Required work
Repeat the following records word for word, starting at the very beginning and stopping after the line that contains "పదిరోజుల్లోనూ".

-- start of Stored data --

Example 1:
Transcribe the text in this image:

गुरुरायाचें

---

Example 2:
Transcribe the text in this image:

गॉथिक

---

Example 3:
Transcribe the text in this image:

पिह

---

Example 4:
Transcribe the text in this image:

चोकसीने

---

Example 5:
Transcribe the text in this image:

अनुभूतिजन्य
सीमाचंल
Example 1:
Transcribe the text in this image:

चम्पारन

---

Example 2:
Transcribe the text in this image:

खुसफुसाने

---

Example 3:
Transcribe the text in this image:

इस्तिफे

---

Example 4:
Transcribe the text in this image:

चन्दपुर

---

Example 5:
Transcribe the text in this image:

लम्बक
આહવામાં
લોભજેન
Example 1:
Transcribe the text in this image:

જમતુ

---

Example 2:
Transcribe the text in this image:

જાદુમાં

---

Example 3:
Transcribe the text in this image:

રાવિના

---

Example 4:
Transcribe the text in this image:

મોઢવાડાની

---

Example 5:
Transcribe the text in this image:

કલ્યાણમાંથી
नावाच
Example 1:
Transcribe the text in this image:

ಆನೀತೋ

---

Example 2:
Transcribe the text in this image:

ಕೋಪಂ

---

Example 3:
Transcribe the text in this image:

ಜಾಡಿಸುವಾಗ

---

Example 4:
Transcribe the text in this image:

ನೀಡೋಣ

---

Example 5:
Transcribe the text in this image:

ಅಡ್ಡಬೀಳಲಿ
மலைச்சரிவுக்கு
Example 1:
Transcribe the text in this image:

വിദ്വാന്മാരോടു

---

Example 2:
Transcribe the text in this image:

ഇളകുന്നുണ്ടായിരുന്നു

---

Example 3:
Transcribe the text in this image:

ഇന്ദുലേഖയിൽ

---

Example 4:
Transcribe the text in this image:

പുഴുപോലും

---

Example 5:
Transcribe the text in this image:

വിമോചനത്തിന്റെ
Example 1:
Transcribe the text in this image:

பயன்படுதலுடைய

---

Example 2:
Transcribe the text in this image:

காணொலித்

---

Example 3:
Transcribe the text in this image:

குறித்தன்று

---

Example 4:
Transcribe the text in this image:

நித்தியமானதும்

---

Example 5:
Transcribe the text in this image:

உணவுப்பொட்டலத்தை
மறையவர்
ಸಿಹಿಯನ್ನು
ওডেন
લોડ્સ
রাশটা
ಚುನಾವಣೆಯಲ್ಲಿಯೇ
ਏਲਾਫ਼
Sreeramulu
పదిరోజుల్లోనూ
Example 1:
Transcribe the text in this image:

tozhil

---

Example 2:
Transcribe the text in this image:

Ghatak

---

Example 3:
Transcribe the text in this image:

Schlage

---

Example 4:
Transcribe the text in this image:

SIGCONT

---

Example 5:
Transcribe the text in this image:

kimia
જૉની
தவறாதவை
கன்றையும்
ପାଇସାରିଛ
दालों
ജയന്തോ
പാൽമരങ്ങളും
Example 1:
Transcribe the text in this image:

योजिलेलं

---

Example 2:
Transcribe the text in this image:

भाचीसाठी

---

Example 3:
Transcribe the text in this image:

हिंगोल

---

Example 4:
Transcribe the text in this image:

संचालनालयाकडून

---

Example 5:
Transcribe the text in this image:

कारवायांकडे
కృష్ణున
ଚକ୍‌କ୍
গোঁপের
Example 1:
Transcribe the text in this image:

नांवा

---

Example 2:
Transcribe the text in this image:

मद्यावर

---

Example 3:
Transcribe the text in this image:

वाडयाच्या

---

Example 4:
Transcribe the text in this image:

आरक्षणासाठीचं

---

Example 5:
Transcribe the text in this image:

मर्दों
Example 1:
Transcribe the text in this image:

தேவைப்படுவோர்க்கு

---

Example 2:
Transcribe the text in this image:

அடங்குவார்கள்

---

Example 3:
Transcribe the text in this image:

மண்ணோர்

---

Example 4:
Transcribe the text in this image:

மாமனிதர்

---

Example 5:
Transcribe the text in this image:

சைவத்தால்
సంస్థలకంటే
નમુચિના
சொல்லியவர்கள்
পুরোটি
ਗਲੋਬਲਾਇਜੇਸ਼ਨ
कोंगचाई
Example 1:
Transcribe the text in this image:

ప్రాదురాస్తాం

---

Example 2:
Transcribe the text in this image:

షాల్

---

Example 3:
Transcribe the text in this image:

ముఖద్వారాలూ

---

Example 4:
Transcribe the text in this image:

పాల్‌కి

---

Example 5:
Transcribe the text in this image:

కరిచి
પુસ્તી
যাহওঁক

-- end of Stored data --

Task answer
Example 1:
Transcribe the text in this image:

गुरुरायाचें

---

Example 2:
Transcribe the text in this image:

गॉथिक

---

Example 3:
Transcribe the text in this image:

पिह

---

Example 4:
Transcribe the text in this image:

चोकसीने

---

Example 5:
Transcribe the text in this image:

अनुभूतिजन्य
सीमाचंल
Example 1:
Transcribe the text in this image:

चम्पारन

---

Example 2:
Transcribe the text in this image:

खुसफुसाने

---

Example 3:
Transcribe the text in this image:

इस्तिफे

---

Example 4:
Transcribe the text in this image:

चन्दपुर

---

Example 5:
Transcribe the text in this image:

लम्बक
આહવામાં
લોભજેન
Example 1:
Transcribe the text in this image:

જમતુ

---

Example 2:
Transcribe the text in this image:

જાદુમાં

---

Example 3:
Transcribe the text in this image:

રાવિના

---

Example 4:
Transcribe the text in this image:

મોઢવાડાની

---

Example 5:
Transcribe the text in this image:

કલ્યાણમાંથી
नावाच
Example 1:
Transcribe the text in this image:

ಆನೀತೋ

---

Example 2:
Transcribe the text in this image:

ಕೋಪಂ

---

Example 3:
Transcribe the text in this image:

ಜಾಡಿಸುವಾಗ

---

Example 4:
Transcribe the text in this image:

ನೀಡೋಣ

---

Example 5:
Transcribe the text in this image:

ಅಡ್ಡಬೀಳಲಿ
மலைச்சரிவுக்கு
Example 1:
Transcribe the text in this image:

വിദ്വാന്മാരോടു

---

Example 2:
Transcribe the text in this image:

ഇളകുന്നുണ്ടായിരുന്നു

---

Example 3:
Transcribe the text in this image:

ഇന്ദുലേഖയിൽ

---

Example 4:
Transcribe the text in this image:

പുഴുപോലും

---

Example 5:
Transcribe the text in this image:

വിമോചനത്തിന്റെ
Example 1:
Transcribe the text in this image:

பயன்படுதலுடைய

---

Example 2:
Transcribe the text in this image:

காணொலித்

---

Example 3:
Transcribe the text in this image:

குறித்தன்று

---

Example 4:
Transcribe the text in this image:

நித்தியமானதும்

---

Example 5:
Transcribe the text in this image:

உணவுப்பொட்டலத்தை
மறையவர்
ಸಿಹಿಯನ್ನು
ওডেন
લોડ્સ
রাশটা
ಚುನಾವಣೆಯಲ್ಲಿಯೇ
ਏਲਾਫ਼
Sreeramulu
పదిరోజుల్లోనూ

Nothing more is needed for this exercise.